The School argues that this action is controlled by the single, uncontested fact that Collins never possessed any professional certification issued by the Department of Education. The School notes that, in order to be eligible for temporary professional employment status, an individual must possess a valid teaching certificate. Marco v. Montgomery County Intermediate Unit #23, 35 Pa.Commonwealth Ct. 517, 387 A.2d 164 (1978). Thus, the School contends that Collins simply cannot have evolved into a professional employee under the Code and was an “at-will” employee.
, In Rhee v. Allegheny Intermediate Unit No. 3, 11 Pa.Commonwealth Ct. 394, 399, 315 A.2d 644, 647 (1974), we held that the “newly created position” referred to in Section 1101(3)’s “temporary professional employee” definition must be one of the professional categories listed in Section 1101(l)’s “professional employee” definition:
Section 1101(3) can only be read in conjunction with Section 1101(1) by interpreting the term ‘newly created position’ to mean one of the professional categories listed in Section 1101(1). Any other interpretation would result in the possibility of an employe’s achieving temporary status in a position for which permanent status is not achievable.[5]

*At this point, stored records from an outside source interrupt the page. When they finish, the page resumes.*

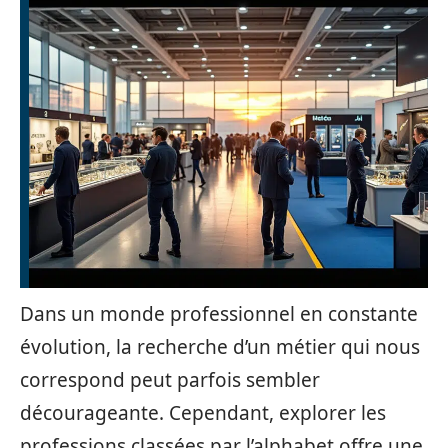
Dans un monde professionnel en constante
évolution, la recherche d’un métier qui nous
correspond peut parfois sembler
décourageante. Cependant, explorer les
professions classées par l’alphabet offre une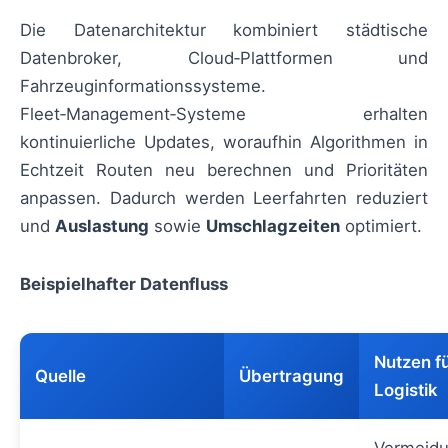
Die Datenarchitektur kombiniert städtische
Datenbroker, Cloud‑Plattformen und
Fahrzeuginformationssysteme.
Fleet‑Management‑Systeme erhalten
kontinuierliche Updates, woraufhin Algorithmen in
Echtzeit Routen neu berechnen und Prioritäten
anpassen. Dadurch werden Leerfahrten reduziert
und
Auslastung
sowie
Umschlagzeiten
optimiert.
Beispielhafter Datenfluss
Nutzen fü
Quelle
Übertragung
Logistik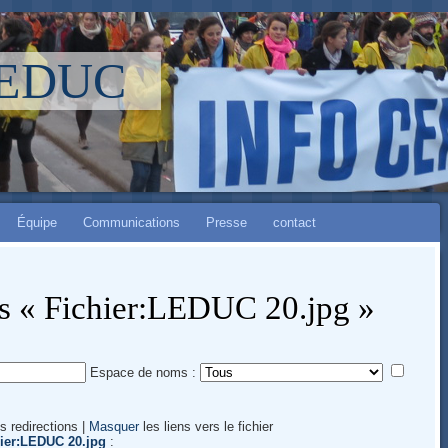
LEDUC
Équipe
Communications
Presse
contact
rs « Fichier:LEDUC 20.jpg »
Espace de noms :
s redirections |
Masquer
les liens vers le fichier
ier:LEDUC 20.jpg
: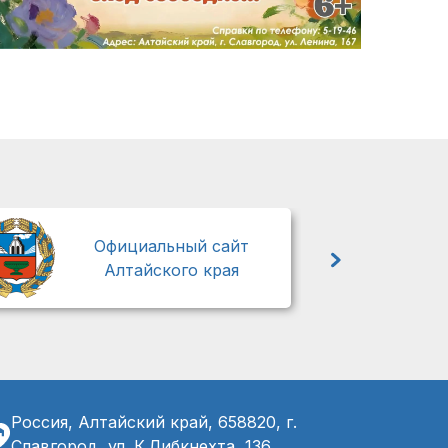
М
Официальный сайт
Алтайского края
Россия, Алтайский край, 658820, г.
Славгород, ул. К.Либкнехта, 136,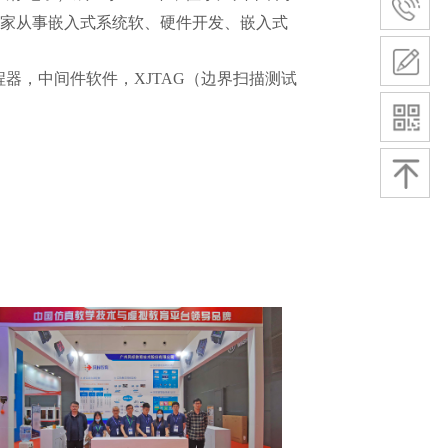
是一家从事嵌入式系统软、硬件开发、嵌入式
er编程器，中间件软件，XJTAG（边界扫描测试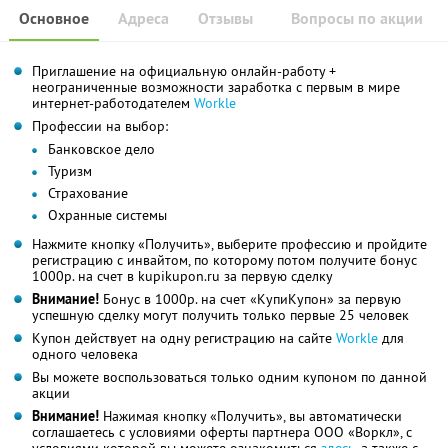
Основное
Адреса
Отзывы
Вопросы по акции
Приглашение на официальную онлайн-работу +
неограниченные возможности заработка с первым в мире
интернет-работодателем
Workle
Профессии на выбор:
Банковское дело
Туризм
Страхование
Охранные системы
Нажмите кнопку «Получить», выберите профессию и пройдите
регистрацию с инвайтом, по которому потом получите бонус
1000р. на счет в kupikupon.ru за первую сделку
Внимание!
Бонус в 1000р. на счет «КупиКупон» за первую
успешную сделку могут получить только первые 25 человек
Купон действует на одну регистрацию на сайте
Workle
для
одного человека
Вы можете воспользоваться только одним купоном по данной
акции
Внимание!
Нажимая кнопку «Получить», вы автоматически
соглашаетесь с условиями оферты партнера ООО «Воркл», с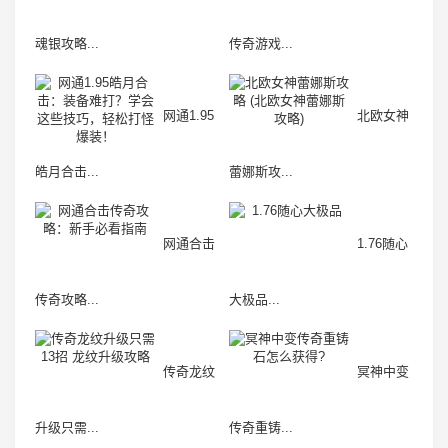
魂银攻略...
传奇游戏...
网通1.95
北欧女神
皓月合击...
蕾娜斯攻...
网通合击
1.76随心
传奇攻略...
大极品...
传奇龙纹
冥神中变
升级只需...
传奇重铸...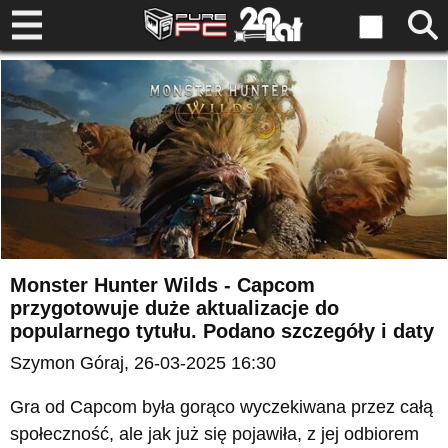
Monster Hunter Wilds - Capcom
przygotowuje duże aktualizacje do
popularnego tytułu. Podano szczegóły i daty
Szymon Góraj
, 26-03-2025 16:30
Gra od Capcom była gorąco wyczekiwana przez całą
społeczność, ale jak już się pojawiła, z jej odbiorem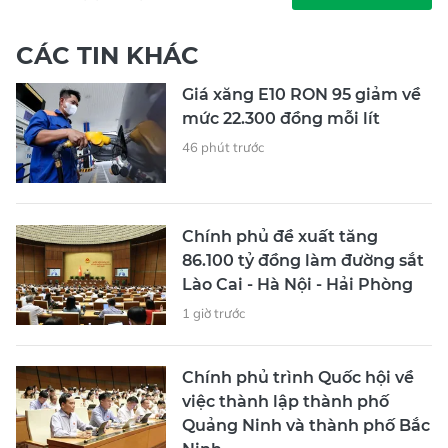
CÁC TIN KHÁC
Giá xăng E10 RON 95 giảm về
mức 22.300 đồng mỗi lít
46 phút trước
Chính phủ đề xuất tăng
86.100 tỷ đồng làm đường sắt
Lào Cai - Hà Nội - Hải Phòng
1 giờ trước
Chính phủ trình Quốc hội về
việc thành lập thành phố
Quảng Ninh và thành phố Bắc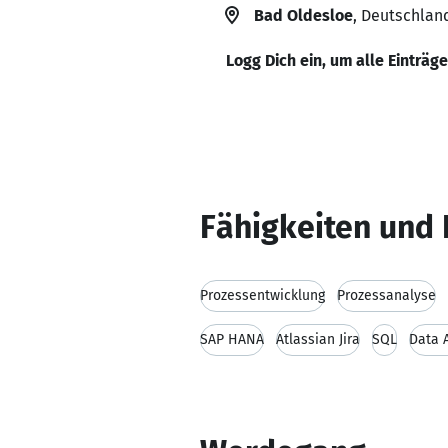
Bad Oldesloe
, Deutschlan
Logg Dich ein, um alle Einträg
Fähigkeiten und 
Prozessentwicklung
Prozessanalyse
SAP HANA
Atlassian Jira
SQL
Data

It is well established that, in order to be considered a professional employee under the School Code, one must establish that he fits within one of the categories expressly enumerated in Section 1101(1). Brentwood Borough School District Appeal, 439 Pa. 256, 267 A.2d 848 (1970); McCracken v. Central Susquehanna Intermediate Unit, 34 Pa.Commonwealth Ct. 148, 382 A.2d 1293 (1978). Here, Collins conceded at oral argument before our Court that he did not fall under any of the professional categories enumerated in Section 1101(l)’s definition of “professional employee.” In addition, he stated in his brief that he “was never a ‘teacher’ and therefore never required a valid Pennsylvania teaching certificate in the performance of his job description.” (Collins’ Brief at 15.)
Accordingly, we must conclude that he failed to sustain his burden of proving that he was a professional employee within the meaning of Sections 1124 and 1125.1 of the School Code. The issue of whether one can ever qualify as a professional employee without falling under any of the enumerated categories is one for the General Assembly; we decline to create a judicial remedy.
*235Conclusion
For the above reasons, we affirm the trial court’s order.
ORDER
AND NOW, this 13th day of June, 1995, the order of the Court of Common Pleas of Lebanon County dated September 26,1994 is hereby affirmed.

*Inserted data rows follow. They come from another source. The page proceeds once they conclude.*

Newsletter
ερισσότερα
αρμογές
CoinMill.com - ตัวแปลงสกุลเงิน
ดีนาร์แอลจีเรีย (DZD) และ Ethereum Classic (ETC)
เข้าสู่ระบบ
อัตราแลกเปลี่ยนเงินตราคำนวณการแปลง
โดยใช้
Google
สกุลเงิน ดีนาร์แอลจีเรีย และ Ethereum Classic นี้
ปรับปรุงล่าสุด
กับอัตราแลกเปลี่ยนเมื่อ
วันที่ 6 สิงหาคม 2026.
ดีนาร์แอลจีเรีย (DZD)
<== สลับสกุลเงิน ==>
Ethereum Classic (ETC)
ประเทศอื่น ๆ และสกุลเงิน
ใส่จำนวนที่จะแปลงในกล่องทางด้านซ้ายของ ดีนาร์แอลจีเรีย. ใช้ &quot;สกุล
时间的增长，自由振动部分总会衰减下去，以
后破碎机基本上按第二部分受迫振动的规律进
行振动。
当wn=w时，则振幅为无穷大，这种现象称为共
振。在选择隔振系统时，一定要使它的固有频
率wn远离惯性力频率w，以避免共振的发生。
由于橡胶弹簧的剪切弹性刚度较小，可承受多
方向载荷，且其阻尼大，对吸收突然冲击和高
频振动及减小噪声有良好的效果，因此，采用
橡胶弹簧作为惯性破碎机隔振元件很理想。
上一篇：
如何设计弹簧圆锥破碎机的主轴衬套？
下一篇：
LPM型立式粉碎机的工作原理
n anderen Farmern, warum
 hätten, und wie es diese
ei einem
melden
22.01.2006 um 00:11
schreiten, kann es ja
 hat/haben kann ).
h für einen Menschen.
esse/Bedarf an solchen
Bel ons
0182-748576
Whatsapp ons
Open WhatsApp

. Act of March 10, 1949, P.L. 30, as amended, 24 P.S. §§ 11-1101(1) and 11-1101(3).
. We note that Appellant failed to comply with Pa.R.A.P. 2173, which requires that reproduced records and any supplemental reproduced records be numbered separately in Arabic figures. Not only does this deficiency constitute a failure to comply with the appellate rules of procedure, but it impedes efficient judicial review of a case.
. Because we conclude that the trial court correctly determined that Collins was neither a professional nor a temporary professional employee, we need not reach the issue of whether the trial court erred in failing to credit Collins with seniority and suspending him when it retained individuals with less “seniority." See Marco v. Montgomery County Intermediate Unit #23, 35 Pa.Commonwealth Ct. 517, 387 A.2d 164 (1978) (holding that, absent temporary professional employee status, an employee does not begin to accumulate seniority time).

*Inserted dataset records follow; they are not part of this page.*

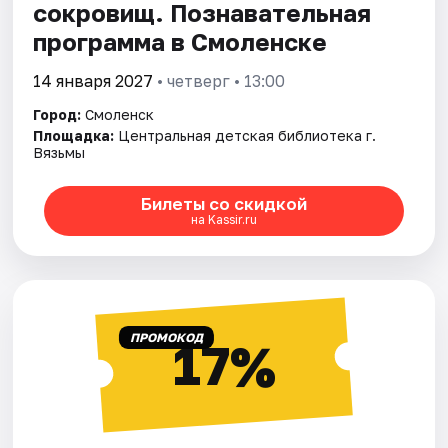
сокровищ. Познавательная
программа в Смоленске
14 января 2027
• четверг • 13:00
Город:
Смоленск
Площадка:
Центральная детская библиотека г.
Вязьмы
Билеты со скидкой
на Kassir.ru
ПРОМОКОД
17%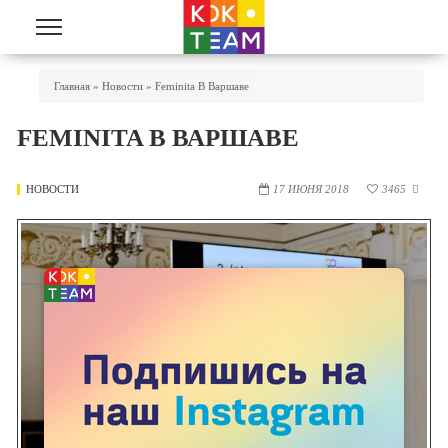
Перейти к основному содержанию
Вы Здесь
Главная
»
Новости
»
Feminita В Варшаве
FEMINITA В ВАРШАВЕ
НОВОСТИ
17 ИЮНЯ 2018
3465
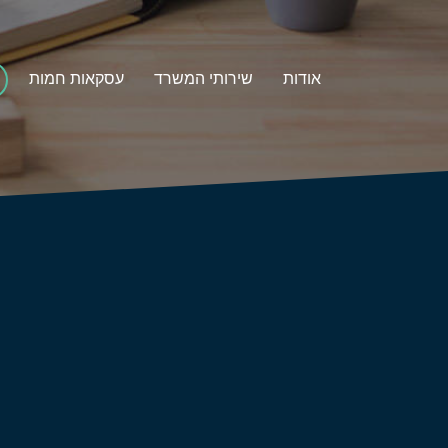
אודות
שירותי המשרד
עסקאות חמות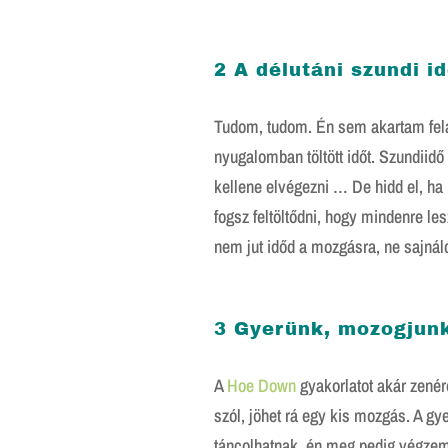
2 A délutáni szundi id
Tudom, tudom. Én sem akartam felad
nyugalomban töltött időt. Szundiidő 
kellene elvégezni … De hidd el, ha 
fogsz feltöltődni, hogy mindenre l
nem jut időd a mozgásra, ne sajnáld
3 Gyerünk, mozogjunk
A
Hoe Down
gyakorlatot akár zenére
szól, jöhet rá egy kis mozgás. A gy
táncolhatnak, én meg pedig végzem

. If an employee is issued a professional employee contract without meeting the statutory requirements of such status, that contract will be disregarded and the employee will not be considered a professional employee. Rosenberg v. South Allegheny School District, 61 Pa.Commonwealth Ct. 63, 67, 432 A.2d 654, 656 (1981); George v. Department of Education, 15 Pa.Commonwealth Ct. 239, 325 A.2d 819 (1974). Here, even though the School evaluated Collins as a temporary professional employee, there is no evidence that the School ever issued Collins a professional employee contract.
. Section 1922(1) and (2) of the Statutory Construction Act of 1972, entitled "Presumptions in ascertaining legislative intent," provides that the General Assembly does not intend an absurd result and that it intends the entire statute to be effective and certain. 1 Pa.C.S. § 1922(1) and (2).